Thomas Schmolze zeigt das Computerspiel "Battlefield V", das Szenarien aus dem Zweiten Weltkrieg aufgreift.
Was Ego-Shooter-Spiele und Kriegsgräuel mit einem Geschichtsstudium zu tun haben
Langsam kommt Private Miller in einer Hütte am Strand zu sich. Dumpf dringen die Schreie seines Kameraden zu ihm herüber, der von einem Japaner mit Stockhieben gefoltert wird. Der japanische Kommandant beugt sich zu Miller herunter, bläst ihm den Rauch seiner Zigarette ins Gesicht und verhöhnt die beiden Soldaten. Offensichtlich sollen sie Informationen preisgeben. Doch die beiden Amerikaner schweigen. Mit letzter Kraft spuckt Millers Kamerad den japanischen Kommandanten an.

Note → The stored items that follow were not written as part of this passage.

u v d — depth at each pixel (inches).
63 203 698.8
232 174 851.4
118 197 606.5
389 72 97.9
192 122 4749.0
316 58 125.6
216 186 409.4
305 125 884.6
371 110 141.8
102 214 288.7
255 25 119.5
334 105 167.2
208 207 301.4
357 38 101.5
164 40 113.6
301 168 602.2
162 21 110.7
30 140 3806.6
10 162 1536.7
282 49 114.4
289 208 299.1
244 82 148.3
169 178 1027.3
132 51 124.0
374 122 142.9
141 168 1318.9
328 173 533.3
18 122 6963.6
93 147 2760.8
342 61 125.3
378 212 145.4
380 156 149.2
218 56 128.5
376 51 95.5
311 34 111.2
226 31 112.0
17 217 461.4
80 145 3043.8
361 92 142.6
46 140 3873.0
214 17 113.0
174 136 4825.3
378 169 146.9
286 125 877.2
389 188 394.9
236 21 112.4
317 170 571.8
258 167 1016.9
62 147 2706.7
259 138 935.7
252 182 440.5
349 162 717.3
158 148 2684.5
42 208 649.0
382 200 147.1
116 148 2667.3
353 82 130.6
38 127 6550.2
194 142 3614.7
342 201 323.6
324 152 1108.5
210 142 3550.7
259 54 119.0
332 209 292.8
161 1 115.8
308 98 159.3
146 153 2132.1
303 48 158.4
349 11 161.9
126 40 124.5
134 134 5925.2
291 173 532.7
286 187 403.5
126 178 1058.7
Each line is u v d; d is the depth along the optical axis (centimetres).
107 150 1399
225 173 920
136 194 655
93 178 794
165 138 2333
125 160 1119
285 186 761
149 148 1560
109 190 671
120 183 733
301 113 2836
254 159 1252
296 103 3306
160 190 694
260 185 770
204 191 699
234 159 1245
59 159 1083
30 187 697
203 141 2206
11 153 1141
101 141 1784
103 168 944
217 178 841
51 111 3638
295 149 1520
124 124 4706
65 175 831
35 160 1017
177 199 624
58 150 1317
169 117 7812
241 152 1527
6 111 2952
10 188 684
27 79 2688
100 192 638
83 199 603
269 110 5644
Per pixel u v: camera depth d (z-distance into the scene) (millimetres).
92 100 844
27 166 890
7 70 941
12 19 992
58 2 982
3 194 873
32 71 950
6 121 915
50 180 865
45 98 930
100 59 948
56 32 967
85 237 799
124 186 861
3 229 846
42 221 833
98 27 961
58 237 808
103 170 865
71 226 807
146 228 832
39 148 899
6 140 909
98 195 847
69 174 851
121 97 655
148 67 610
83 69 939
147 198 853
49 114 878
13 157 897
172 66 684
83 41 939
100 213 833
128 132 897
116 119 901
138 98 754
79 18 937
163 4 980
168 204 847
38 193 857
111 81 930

Mit dieser grausamen Kriegsszene aus dem Jahr 1942 beginnt das 2009 erschienene Ego-Shooter-Spiel Call of Duty: World at War. Dieser fünfte Teil der Call-of-Duty-Reihe, der insbesondere die Gräuel des Pazifikkrieges und des Russlandfeldzuges drastisch zeigt, war und ist vermutlich bis heute der brutalste und raueste Ableger der Serie. Da ich dieses Spiel bereits kannte, kam es mir sofort in den Sinn, als ich mich im Rahmen einer Übung zur Geschichte des Nationalsozialismus mit der Frage beschäftigt habe, wie der Zweite Weltkrieg in Ego-Shootern dargestellt wird. Dabei habe ich exemplarisch nicht nur die historischen Bezüge und deren Umsetzung im Spiel analysiert, sondern auch untersucht, wie Kunstfreiheit, Jugendschutz und Gewaltdarstellung das Spiel beeinflussen und sich auf die Umsetzung geschichtlicher Themen auswirkt.

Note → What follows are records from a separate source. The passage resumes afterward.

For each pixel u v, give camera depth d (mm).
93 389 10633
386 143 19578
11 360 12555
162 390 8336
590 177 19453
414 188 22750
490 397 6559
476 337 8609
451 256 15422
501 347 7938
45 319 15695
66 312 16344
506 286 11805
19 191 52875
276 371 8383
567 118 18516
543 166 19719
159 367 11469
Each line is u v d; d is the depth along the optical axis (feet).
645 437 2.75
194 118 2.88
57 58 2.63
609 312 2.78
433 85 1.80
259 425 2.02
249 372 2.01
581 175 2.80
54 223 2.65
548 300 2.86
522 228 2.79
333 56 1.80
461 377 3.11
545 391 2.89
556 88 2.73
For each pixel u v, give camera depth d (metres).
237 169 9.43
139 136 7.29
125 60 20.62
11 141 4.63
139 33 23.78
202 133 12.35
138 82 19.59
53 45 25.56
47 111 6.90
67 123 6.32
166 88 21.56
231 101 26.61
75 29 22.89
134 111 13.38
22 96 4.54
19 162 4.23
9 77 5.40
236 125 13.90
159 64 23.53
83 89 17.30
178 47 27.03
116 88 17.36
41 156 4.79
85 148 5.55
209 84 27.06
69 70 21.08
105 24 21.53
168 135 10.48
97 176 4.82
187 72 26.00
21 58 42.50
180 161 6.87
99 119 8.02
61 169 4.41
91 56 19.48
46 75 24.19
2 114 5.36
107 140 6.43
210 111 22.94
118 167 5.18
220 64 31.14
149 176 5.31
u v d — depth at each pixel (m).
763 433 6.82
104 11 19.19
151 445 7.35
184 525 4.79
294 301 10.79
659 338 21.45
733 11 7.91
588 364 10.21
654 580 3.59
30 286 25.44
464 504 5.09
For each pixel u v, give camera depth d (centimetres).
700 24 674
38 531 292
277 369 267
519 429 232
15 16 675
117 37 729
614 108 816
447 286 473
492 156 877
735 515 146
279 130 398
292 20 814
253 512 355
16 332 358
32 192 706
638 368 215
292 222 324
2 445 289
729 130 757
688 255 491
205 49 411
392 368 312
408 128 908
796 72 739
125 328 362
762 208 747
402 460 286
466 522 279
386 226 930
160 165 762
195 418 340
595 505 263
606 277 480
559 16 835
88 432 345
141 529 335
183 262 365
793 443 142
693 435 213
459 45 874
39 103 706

Die Brutalität und Menschenverachtung des Zweiten Weltkriegs ist ein zentrales Element in World at War und deutlich präsenter als in anderen Ablegern der Reihe. Durch drastische und cineastisch inszenierte Passagen rückt das Spiel diese Thematiken in den Fokus des Spielers, etwa bei der Folterung amerikanischer Kriegsgefangener aus sowjetischer Perspektive. Andererseits wird besonders in den Spielabschnitten, die der Spieler aus amerikanischer Perspektive erlebt, die angewandte Gewalt als notwendig dargestellt und der Kampf gegen „das Böse“ beispielsweise durch epische Musikuntermalungen heroisiert.
Wegen seiner expliziten Gewaltdarstellung erhielt das Spiel in seiner vom Hersteller entwickelten Fassung keine Altersfreigabe für den deutschen Markt. Deshalb erschien es in Deutschland nur in einer gekürzten Fassung, die jugendschutzkonform ist und keine Bestände unseres Strafgesetzbuches erfüllt. Neben Gewaltdarstellung ist in Computerspielen mit Bezug zum Nationalsozialismus auch die Verwendung verfassungswidriger Symbolik – beispielsweise Hakenkreuze, SS-Runen – eine vieldiskutierte Thematik. Das zeigt sich unmittelbar in den Spielen. In der russischen Spielkampagne etwa fehlt jegliche nationalsozialistische Symbolik. Folglich haben wir während meines Vortrages an der Uni diskutiert, ob eine solche Einschränkung in diesem Fall nicht nur dem eigentlichen Ansatz des Spiels nicht gerecht wird, sondern sogar die ganze Thematik wieder verharmlost.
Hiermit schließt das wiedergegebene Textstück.